G-20 says close to goal of $2 trillion in growth

The Associated Press

SYDNEY (AP) Finance chiefs from the 20 largest economies said on Sunday they are close to reaching their goal of boosting world GDP by more than $2 trillion over the next five years, and will focus on infrastructure investment to help reach the target.

Australian Treasurer Joe Hockey, who hosted the Group of 20 meeting in the northern Australian city of Cairns, said the G-20 finance ministers and central bankers had agreed to more than 900 policy initiatives to meet the goal they set in February during a gathering in Sydney.

The G-20, which represents about 85 percent of the global economy, said an analysis of those initiatives show they should boost the combined gross domestic product of member countries by 1.8 percent above levels expected for the next five years just short of the group's target of 2 percent.
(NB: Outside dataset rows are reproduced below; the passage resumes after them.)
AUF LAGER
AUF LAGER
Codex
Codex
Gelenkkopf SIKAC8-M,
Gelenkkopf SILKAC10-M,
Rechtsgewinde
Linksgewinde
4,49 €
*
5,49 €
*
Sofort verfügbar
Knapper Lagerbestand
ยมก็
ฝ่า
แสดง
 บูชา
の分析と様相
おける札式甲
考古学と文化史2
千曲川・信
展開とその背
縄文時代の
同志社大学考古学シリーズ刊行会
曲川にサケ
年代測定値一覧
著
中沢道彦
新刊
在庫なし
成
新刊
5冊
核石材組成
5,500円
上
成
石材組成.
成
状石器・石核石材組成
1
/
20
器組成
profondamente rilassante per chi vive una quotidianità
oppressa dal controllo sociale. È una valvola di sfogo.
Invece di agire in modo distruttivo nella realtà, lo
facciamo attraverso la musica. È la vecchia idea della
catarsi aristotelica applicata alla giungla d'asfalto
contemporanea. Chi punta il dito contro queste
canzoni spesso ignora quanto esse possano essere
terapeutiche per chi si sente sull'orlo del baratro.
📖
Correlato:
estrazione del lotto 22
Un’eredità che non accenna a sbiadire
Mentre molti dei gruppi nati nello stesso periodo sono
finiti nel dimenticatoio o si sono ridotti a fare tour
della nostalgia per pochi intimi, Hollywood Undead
In July, the International Monetary Fund downgraded its economic forecast, estimating the world economy would expand 3.4 percent this year, rather than the 3.7 percent it had previously predicted, due to weaker growth in the U.S., Russia and developing economies.

Last week, the lending organization amped up pressure on the G-20 to take action on its global growth commitment, calling for decisive structural reforms. On Sunday, IMF Managing Director Christine Lagarde said the G-20 would need to concentrate on labor market measures and infrastructure in order to reach its 2 percent growth goal by 2018.
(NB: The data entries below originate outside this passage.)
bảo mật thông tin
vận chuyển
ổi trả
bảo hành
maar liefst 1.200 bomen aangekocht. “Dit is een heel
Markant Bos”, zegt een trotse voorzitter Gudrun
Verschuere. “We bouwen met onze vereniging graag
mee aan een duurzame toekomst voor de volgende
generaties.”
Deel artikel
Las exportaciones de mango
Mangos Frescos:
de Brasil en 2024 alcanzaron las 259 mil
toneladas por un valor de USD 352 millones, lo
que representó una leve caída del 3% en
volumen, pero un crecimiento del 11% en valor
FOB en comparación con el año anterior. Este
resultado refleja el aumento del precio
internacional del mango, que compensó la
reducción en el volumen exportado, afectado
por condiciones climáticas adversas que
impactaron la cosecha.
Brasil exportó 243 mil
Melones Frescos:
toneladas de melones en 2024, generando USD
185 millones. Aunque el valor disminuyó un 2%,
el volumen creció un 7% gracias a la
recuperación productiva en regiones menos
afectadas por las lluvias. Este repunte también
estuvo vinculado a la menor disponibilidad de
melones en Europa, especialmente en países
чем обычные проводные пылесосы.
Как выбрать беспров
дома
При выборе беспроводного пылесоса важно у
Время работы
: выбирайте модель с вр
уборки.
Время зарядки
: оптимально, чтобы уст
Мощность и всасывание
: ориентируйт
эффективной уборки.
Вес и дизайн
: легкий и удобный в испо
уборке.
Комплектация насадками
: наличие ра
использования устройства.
"They are almost done, but need to do a bit more," Lagarde told reporters after the meeting.

Hockey said the group had agreed to shift its focus from government-led growth to private sector-led growth, particular from additional investment in infrastructure. In a communique issued after the meeting, the G-20 outlined a Global Infrastructure Initiative, which would include the development of a database to help match potential investors with projects.

The group also warned that while economic conditions had improved in some key economies, global growth remained uneven and below the pace necessary to generate critically needed jobs.

Hockey said the group would deliver "concrete outcomes" by the time the main G-20 summit is held in November in the Australian city of Brisbane.

"We will now redouble efforts and hold each other to account on meeting this target as we go forward," he said.

The G-20 represents the world's major industrialized and developing countries. Its members are Argentina, Australia, Brazil, Britain, Canada, China, France, Germany, India, Indonesia, Italy, Japan, Mexico, South Korea, Russia, Saudi Arabia, South Africa, Turkey, the U.S. and the European Union.